Dataset entries START

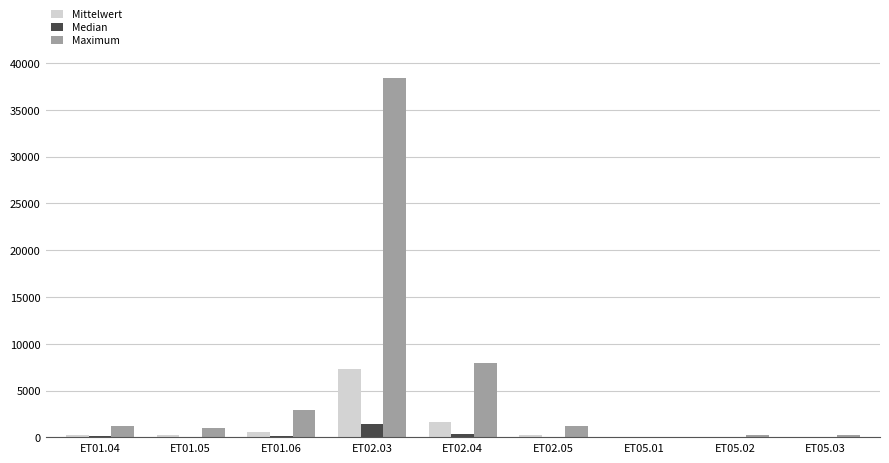

Which series has the widest spread of values?

Maximum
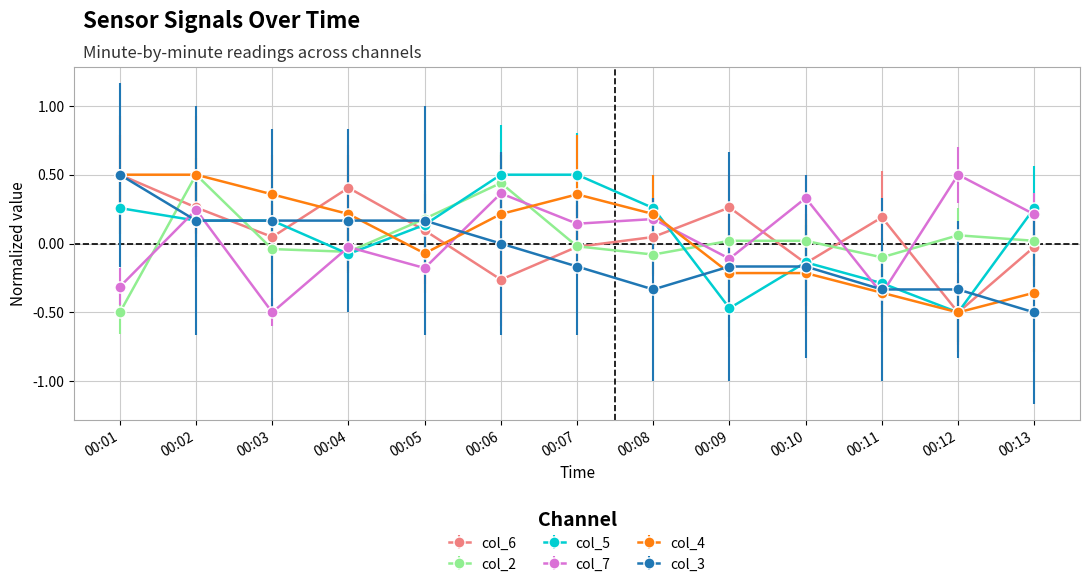

In col_7, how many points are higher than both neighbors (excluding endpoints)?

6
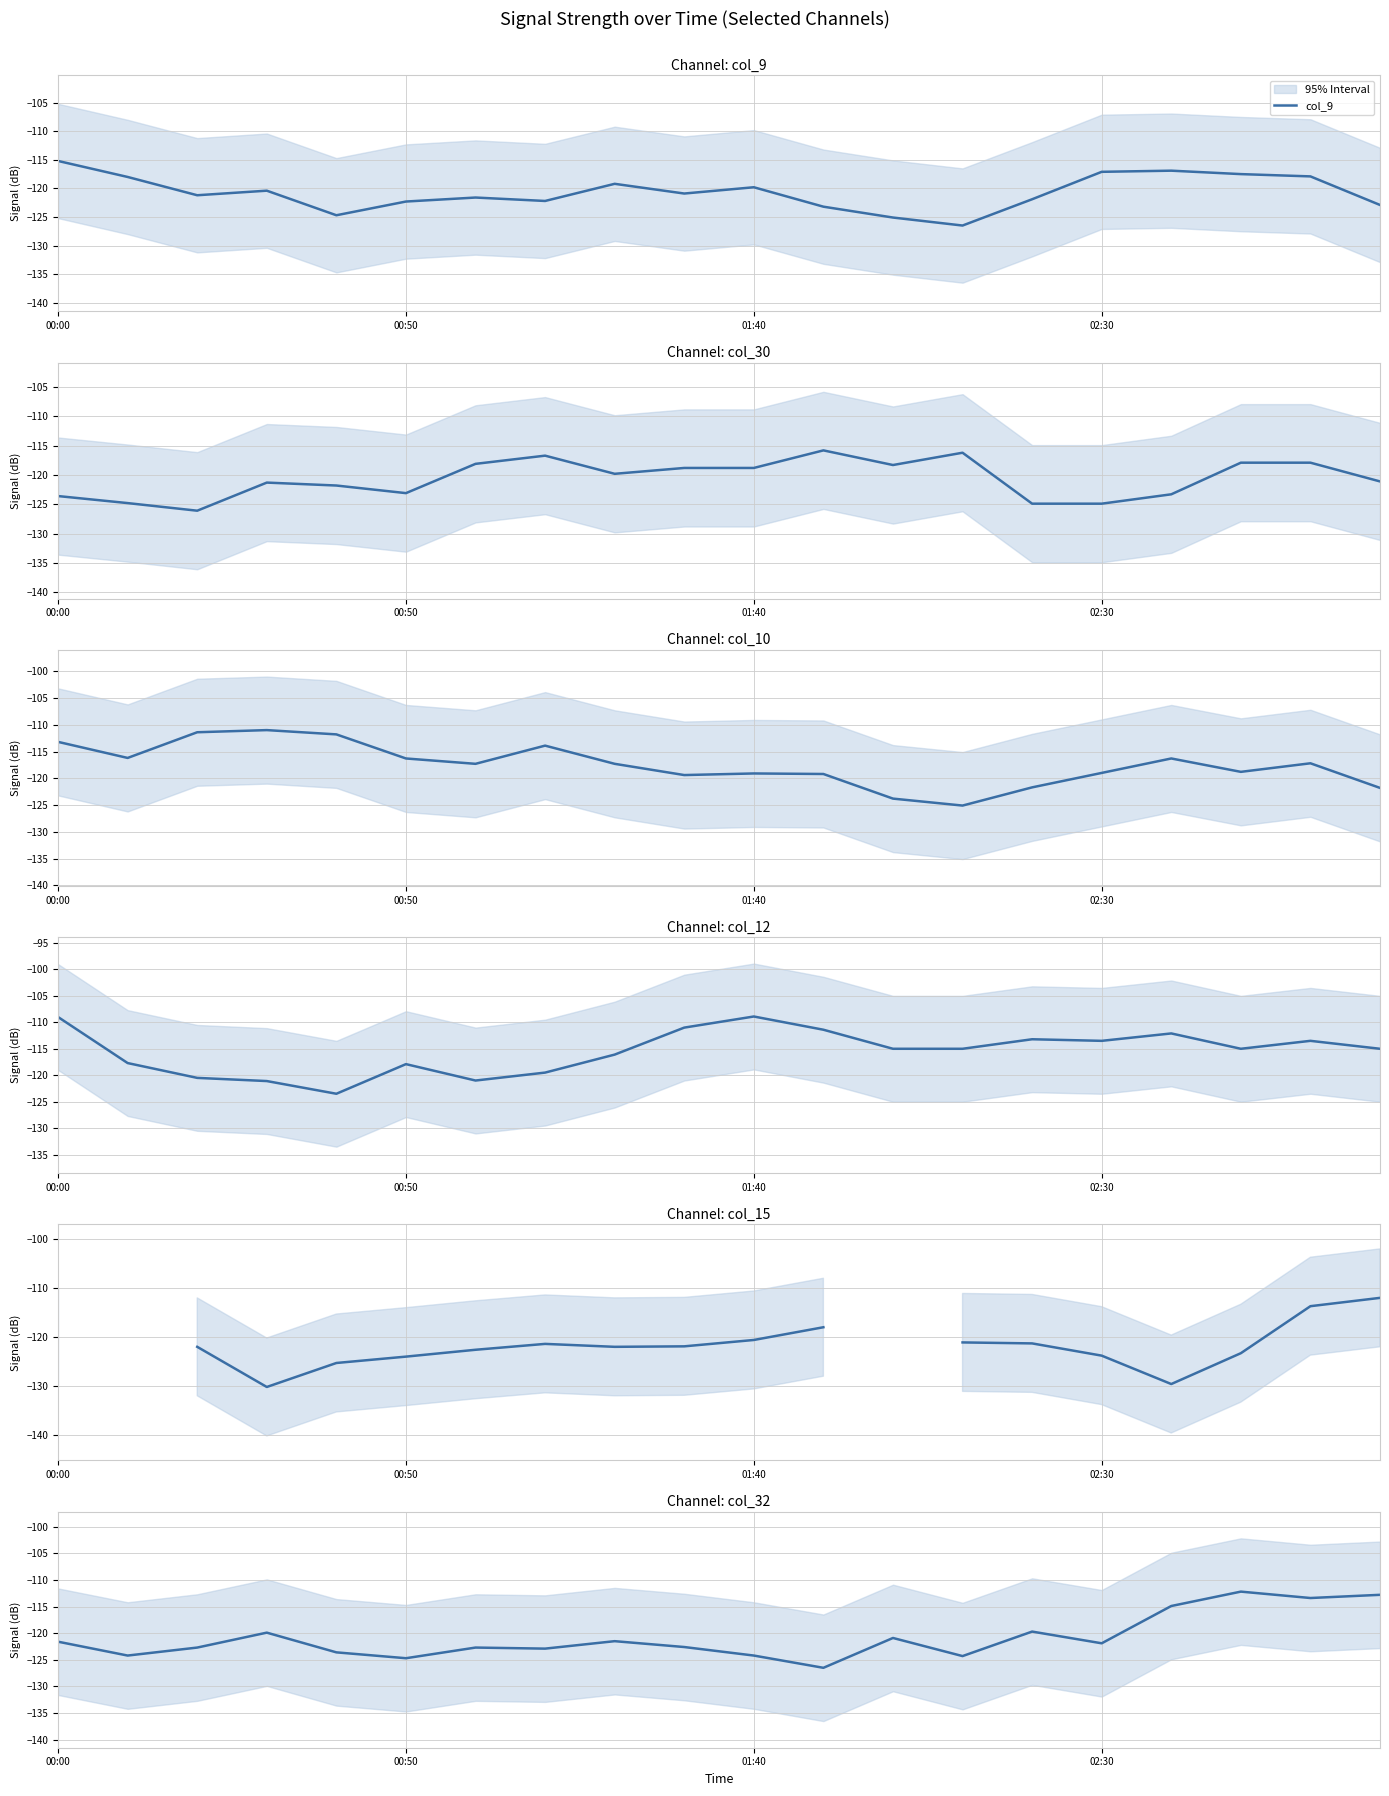

What is the smallest value displayed?

-130.2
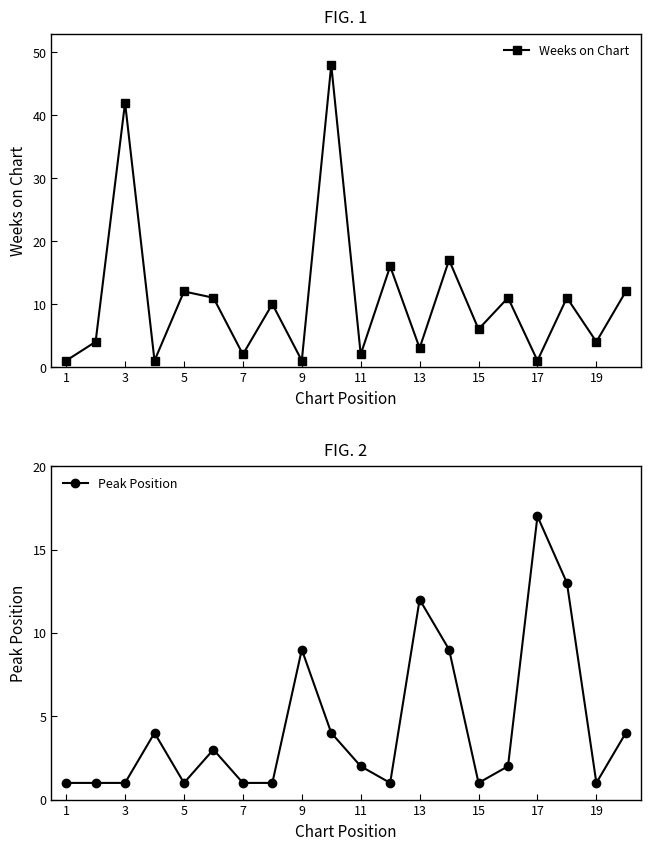

Rank the series by their maximum value, from highest to lowest.

Weeks on Chart, Peak Position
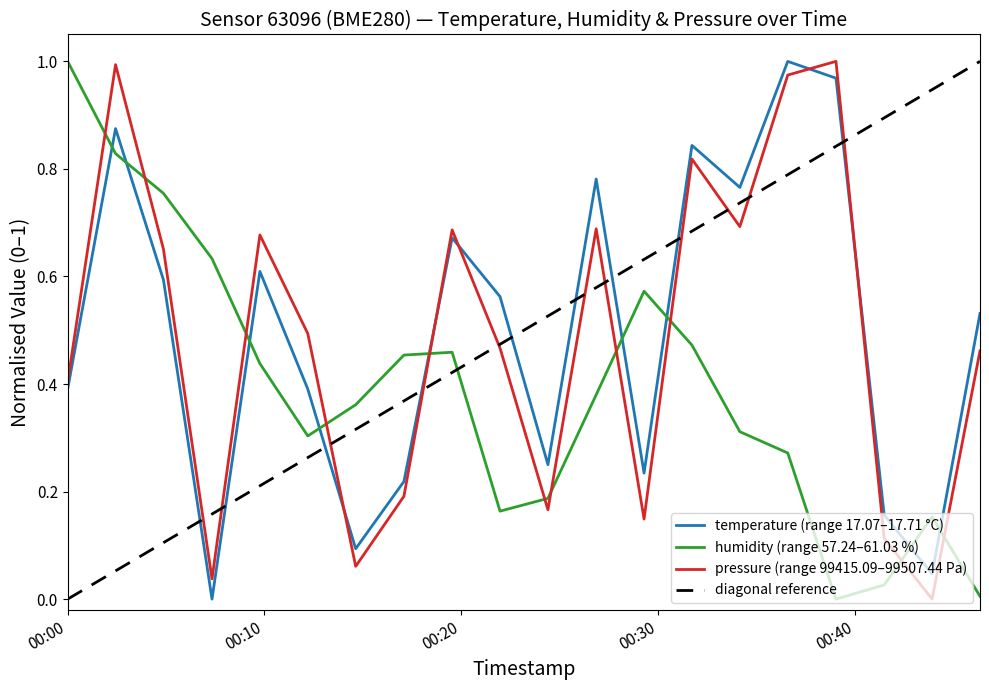

Count the number of data series in this chart.

3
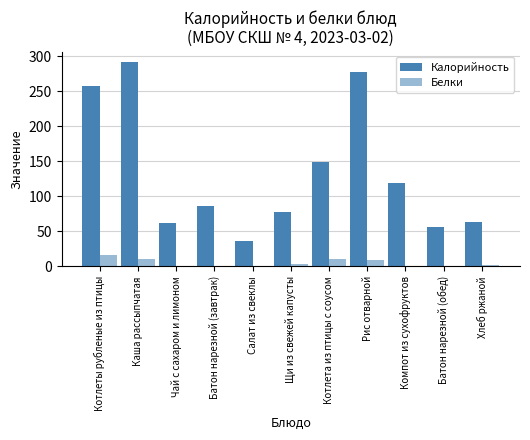

What is the total value across all series at Чай с сахаром и лимоном?

62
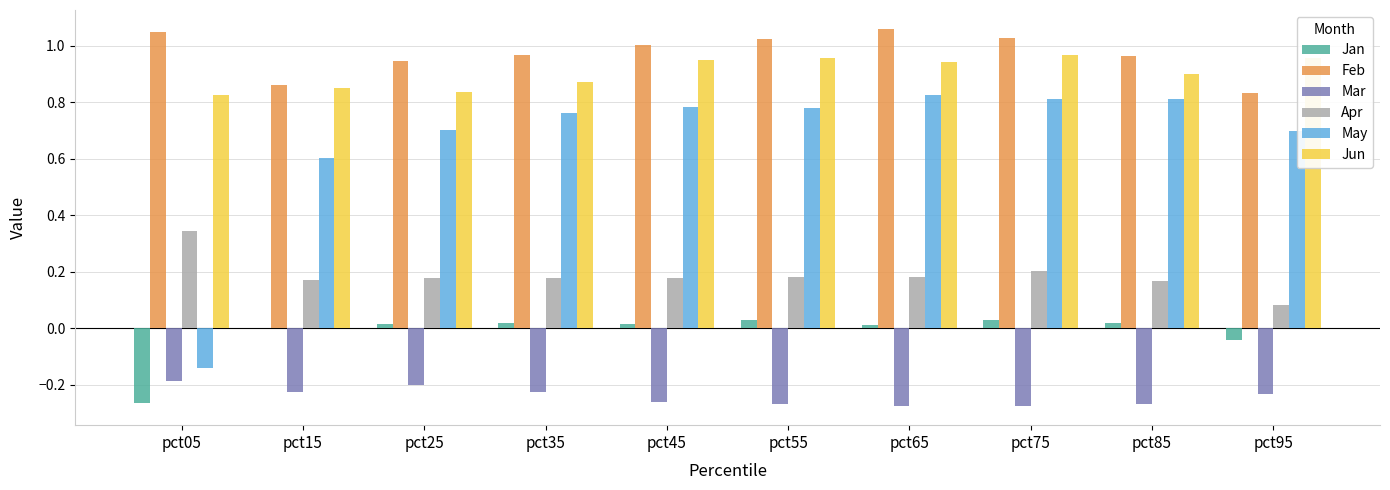

Is the value of Apr at pct45 greater than the value of Jan at pct95?

Yes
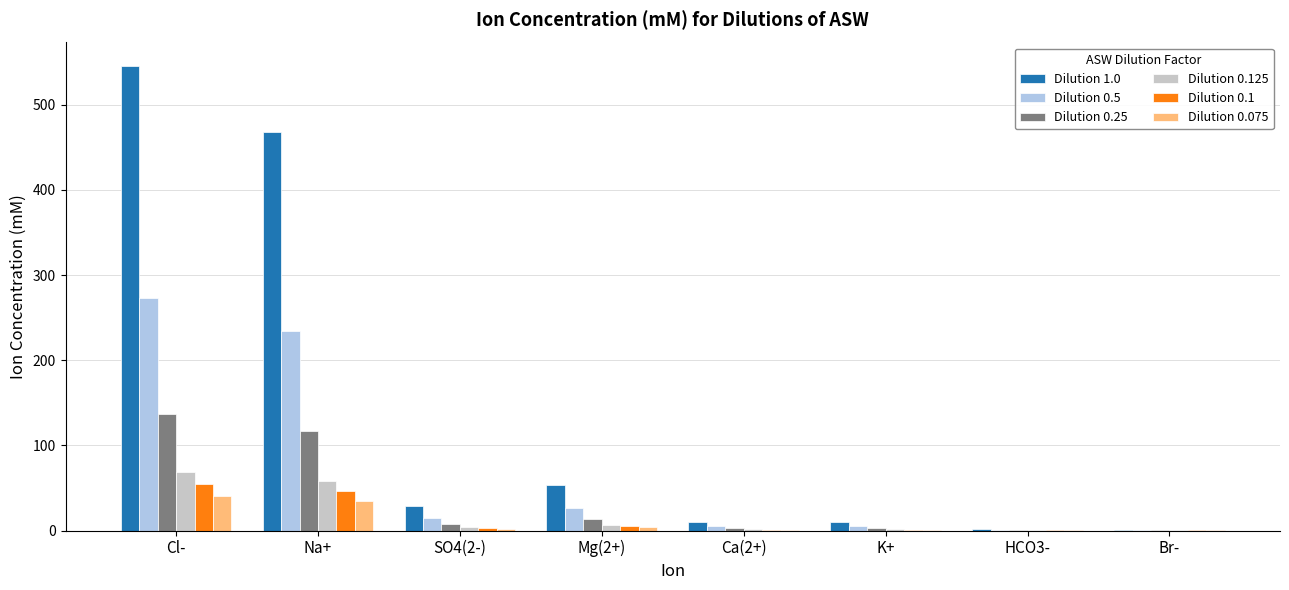

At which category is the sum across all series the highest?

Cl-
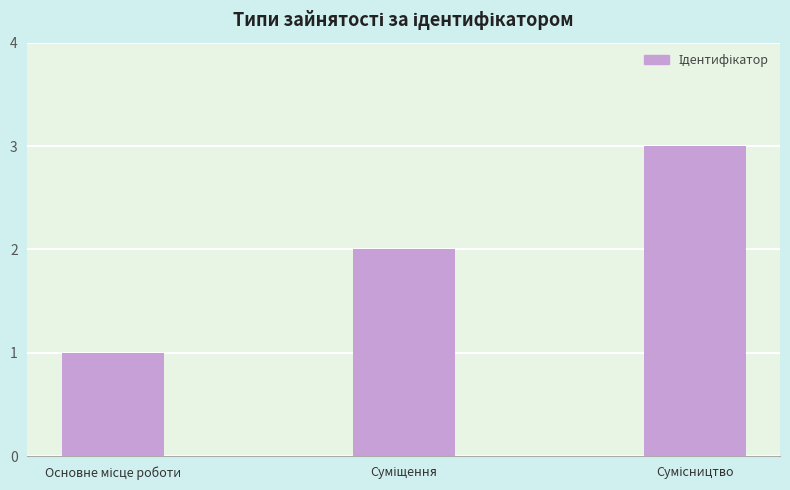

What is the greatest value displayed?

3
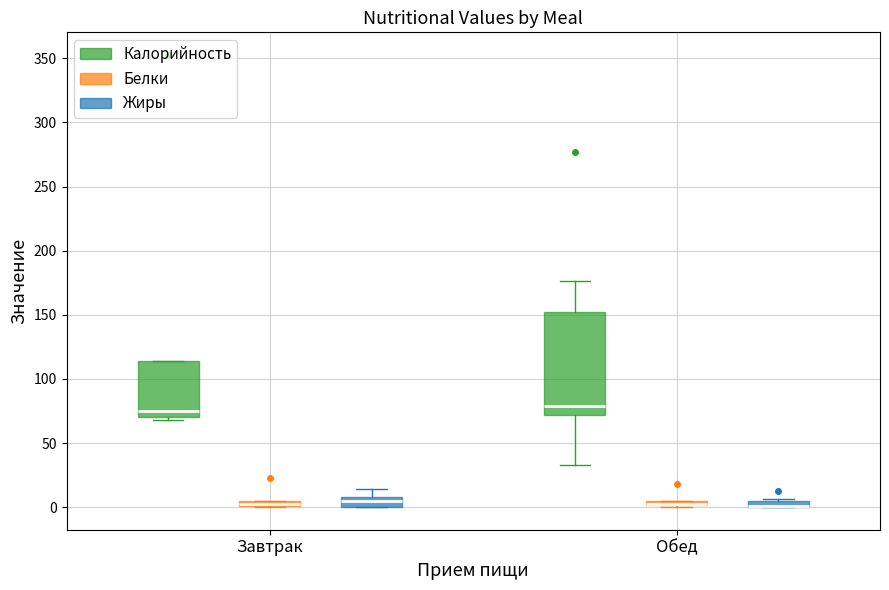

Where is the upper edge of the box for Завтрак (Калорийность) on the y-axis? The values are not printed on the chart, so give them approximately, as read against the axis.

115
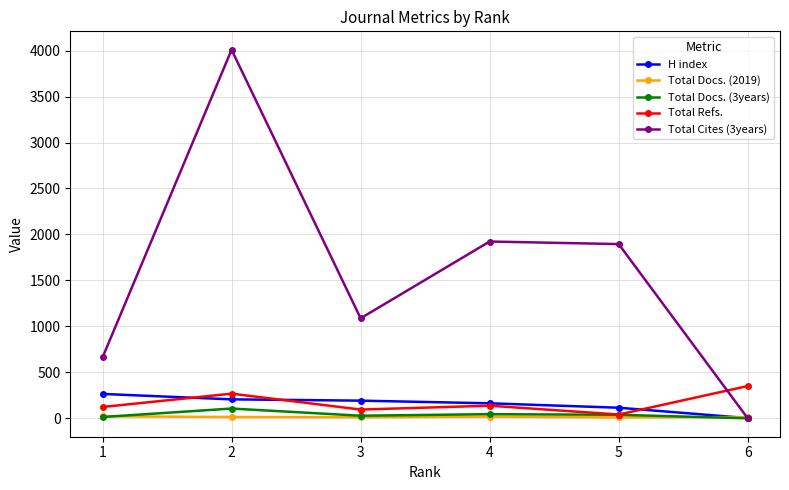

What is the value of the Total Docs. (2019) point at the 4th from the left?

18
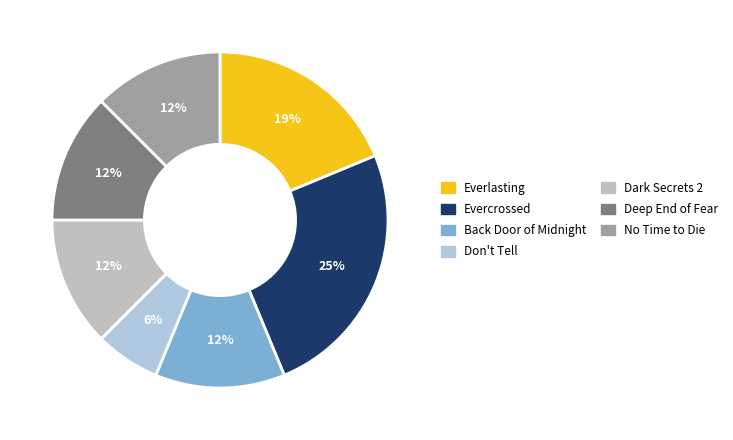

Approximately how many times larger is the value at Back Door of Midnight compared to No Time to Die?

1.0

Dataset entries END

**Task prompt:** Rewrite all the records above, changing every occurrence of "series" to "dataset" and keeping everything else as it is. Leave out the pictures.

**Your solution:**
Which dataset has the widest spread of values?

Maximum

In col_7, how many points are higher than both neighbors (excluding endpoints)?

6

What is the smallest value displayed?

-130.2

Rank the dataset by their maximum value, from highest to lowest.

Weeks on Chart, Peak Position

Count the number of data dataset in this chart.

3

What is the total value across all dataset at Чай с сахаром и лимоном?

62

Is the value of Apr at pct45 greater than the value of Jan at pct95?

Yes

At which category is the sum across all dataset the highest?

Cl-

What is the greatest value displayed?

3

Where is the upper edge of the box for Завтрак (Калорийность) on the y-axis? The values are not printed on the chart, so give them approximately, as read against the axis.

115

What is the value of the Total Docs. (2019) point at the 4th from the left?

18

Approximately how many times larger is the value at Back Door of Midnight compared to No Time to Die?

1.0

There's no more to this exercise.